### Goal of the exercise
Reproduce the items below word for word, starting at the line that contains "col_1, trend" and ending after the line that contains "Reading left to right, read".

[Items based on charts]
........
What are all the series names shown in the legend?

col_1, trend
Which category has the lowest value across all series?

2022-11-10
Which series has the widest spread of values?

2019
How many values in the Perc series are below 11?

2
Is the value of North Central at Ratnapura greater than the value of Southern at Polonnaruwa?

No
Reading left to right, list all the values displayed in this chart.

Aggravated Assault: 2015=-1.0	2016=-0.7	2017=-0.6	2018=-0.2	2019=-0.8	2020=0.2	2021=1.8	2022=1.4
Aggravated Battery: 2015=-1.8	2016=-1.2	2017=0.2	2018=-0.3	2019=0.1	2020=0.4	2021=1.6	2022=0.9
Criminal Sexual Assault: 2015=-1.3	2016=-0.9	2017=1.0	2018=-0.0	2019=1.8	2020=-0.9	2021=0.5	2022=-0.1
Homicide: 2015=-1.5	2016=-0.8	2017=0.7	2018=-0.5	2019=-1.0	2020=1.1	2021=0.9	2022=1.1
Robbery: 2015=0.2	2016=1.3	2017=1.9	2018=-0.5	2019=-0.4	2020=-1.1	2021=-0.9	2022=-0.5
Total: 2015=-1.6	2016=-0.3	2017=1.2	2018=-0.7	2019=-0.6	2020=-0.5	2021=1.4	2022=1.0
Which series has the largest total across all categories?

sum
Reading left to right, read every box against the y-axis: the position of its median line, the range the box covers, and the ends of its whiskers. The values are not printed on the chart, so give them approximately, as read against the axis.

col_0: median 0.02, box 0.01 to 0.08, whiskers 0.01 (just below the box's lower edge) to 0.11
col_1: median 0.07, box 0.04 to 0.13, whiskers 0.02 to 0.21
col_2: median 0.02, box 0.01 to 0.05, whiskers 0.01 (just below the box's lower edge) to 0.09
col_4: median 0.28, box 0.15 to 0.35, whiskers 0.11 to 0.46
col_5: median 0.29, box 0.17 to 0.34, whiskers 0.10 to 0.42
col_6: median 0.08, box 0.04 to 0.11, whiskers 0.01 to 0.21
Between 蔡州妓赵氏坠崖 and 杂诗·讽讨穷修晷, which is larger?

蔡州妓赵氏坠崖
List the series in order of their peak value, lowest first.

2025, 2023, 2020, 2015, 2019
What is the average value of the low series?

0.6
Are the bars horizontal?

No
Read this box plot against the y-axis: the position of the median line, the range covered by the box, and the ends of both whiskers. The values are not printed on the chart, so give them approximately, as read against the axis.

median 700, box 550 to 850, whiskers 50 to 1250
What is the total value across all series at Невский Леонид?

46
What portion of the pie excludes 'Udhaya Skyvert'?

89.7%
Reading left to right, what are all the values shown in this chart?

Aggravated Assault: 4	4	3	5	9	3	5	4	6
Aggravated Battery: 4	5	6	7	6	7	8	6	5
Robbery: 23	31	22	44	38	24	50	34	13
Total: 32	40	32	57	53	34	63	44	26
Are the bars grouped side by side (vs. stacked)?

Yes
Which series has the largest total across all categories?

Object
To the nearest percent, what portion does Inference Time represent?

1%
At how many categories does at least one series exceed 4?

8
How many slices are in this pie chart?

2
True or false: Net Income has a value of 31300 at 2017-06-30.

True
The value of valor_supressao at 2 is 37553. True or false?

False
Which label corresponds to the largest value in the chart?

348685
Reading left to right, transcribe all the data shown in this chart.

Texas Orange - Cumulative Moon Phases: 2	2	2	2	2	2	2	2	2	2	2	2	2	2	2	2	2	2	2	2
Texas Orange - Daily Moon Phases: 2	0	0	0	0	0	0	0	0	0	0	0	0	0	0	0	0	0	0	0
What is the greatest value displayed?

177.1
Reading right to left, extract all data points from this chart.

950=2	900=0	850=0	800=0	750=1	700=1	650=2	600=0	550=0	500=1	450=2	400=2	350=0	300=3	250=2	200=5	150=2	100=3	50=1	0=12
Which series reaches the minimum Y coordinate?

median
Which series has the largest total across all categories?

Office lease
........
### Output of the exercise
col_1, trend
Which category has the lowest value across all series?

2022-11-10
Which series has the widest spread of values?

2019
How many values in the Perc series are below 11?

2
Is the value of North Central at Ratnapura greater than the value of Southern at Polonnaruwa?

No
Reading left to right, list all the values displayed in this chart.

Aggravated Assault: 2015=-1.0	2016=-0.7	2017=-0.6	2018=-0.2	2019=-0.8	2020=0.2	2021=1.8	2022=1.4
Aggravated Battery: 2015=-1.8	2016=-1.2	2017=0.2	2018=-0.3	2019=0.1	2020=0.4	2021=1.6	2022=0.9
Criminal Sexual Assault: 2015=-1.3	2016=-0.9	2017=1.0	2018=-0.0	2019=1.8	2020=-0.9	2021=0.5	2022=-0.1
Homicide: 2015=-1.5	2016=-0.8	2017=0.7	2018=-0.5	2019=-1.0	2020=1.1	2021=0.9	2022=1.1
Robbery: 2015=0.2	2016=1.3	2017=1.9	2018=-0.5	2019=-0.4	2020=-1.1	2021=-0.9	2022=-0.5
Total: 2015=-1.6	2016=-0.3	2017=1.2	2018=-0.7	2019=-0.6	2020=-0.5	2021=1.4	2022=1.0
Which series has the largest total across all categories?

sum
Reading left to right, read every box against the y-axis: the position of its median line, the range the box covers, and the ends of its whiskers. The values are not printed on the chart, so give them approximately, as read against the axis.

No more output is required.